Wednesday, September 02, 2009

Homecoming and Hindsight

Maven in Houston, TX
by David Loewy
August 30, 2009

They say (roughly) that you can't be a prophet in your own home town. Unfortunately, that was the gig. This past weekend, I flew down to Houston, Texas, to Congregation Emanu El (where I spent the first 18 years of my life as a congregant), and opened their first day of religious school with a Maven performance of parashat Ki Tavo. Just to lay the scene a little more clearly, 400 plus students (Pre-K to 7th grade), their teachers, TA's, parents, and administrators, all fresh from their summer vacations, ambled into a beautiful cathedral of a sanctuary, and lucky me, it was my task to engage them with the incredible dynamism of Moses's kvetchy memoir, the book of Deuteronomy. To put it mildly, I have had more auspiciously favored circumstances.
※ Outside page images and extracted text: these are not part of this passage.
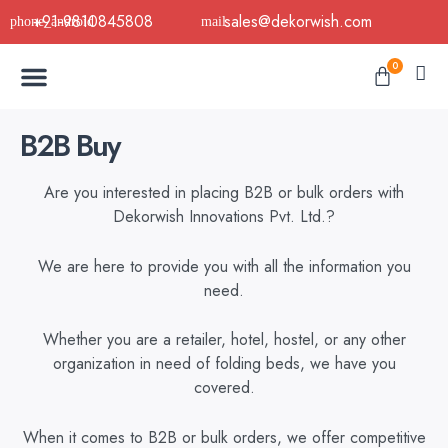
Skip
+91-9810845808
sales@dekorwish.com
to
Menu
content
Cart
0
Buy Now
B2B Buy
About Us
Contact us
B2B Buy
Are you interested in placing B2B or bulk orders with
Dekorwish Innovations Pvt. Ltd.?
We are here to provide you with all the information you
need.
Whether you are a retailer, hotel, hostel, or any other
organization in need of folding beds, we have you
covered.
When it comes to B2B or bulk orders, we offer competitive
In a populist bit of stagecraft, I decided to enter from the congregation to begin the performance, and as I was walking up the aisle to the pulpit and climbed the steps, I had a drastic and lovely sense of deja vu. This was the bima where I was consecrated, became bar mitzvah, had my confirmation, and graduated Hebrew high school. This was the congregation that gave me my first teaching position, hired me as a storyteller, and helped send me to my beloved Jewish summer camp. The roots and signifiers of my personality lay plainly in the walls and in the assembled congregation. Truth be told, it was an effort to concentrate on the performance at that moment.

In Ki Tavo, Moses says to the people that for all they've been through, "G*d has not given you a heart to know or eyes to see or ears to hear until today." And when I first read that line, I thought it terribly rude. It seemed condescending to me to tell people who have experienced such drastic things as the Israelites had that they just didn't get it until now. Nonetheless, there I was, looking at one of the most familiar places in the world to me with a whole new point of view, one that synthesized everything the place had given me and put it in the context of my present self and my continuing pursuits.
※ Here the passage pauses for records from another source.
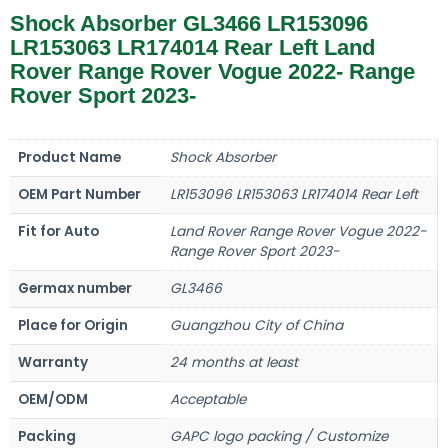
Shock Absorber GL3466 LR153096
LR153063 LR174014 Rear Left Land
Rover Range Rover Vogue 2022- Range
Rover Sport 2023-
Product Name
Shock Absorber
OEM Part Number
LR153096 LR153063 LR174014 Rear Left
Fit for Auto
Land Rover Range Rover Vogue 2022-
Range Rover Sport 2023-
Germax number
GL3466
Place for Origin
Guangzhou City of China
Warranty
24 months at least
OEM/ODM
Acceptable
Packing
GAPC logo packing / Customize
My own experience of the performance ended up aligning completely with the central message of the show. The Torah, like my own life story to this point, is written, set fixedly in the parchment, but each time I am prompted to revisit the story, it meets me where I am. With the benefit of hindsight--a heart to know and eyes to see and ears to hear--the fixed text takes on new meaning. I must remember to visit again soon.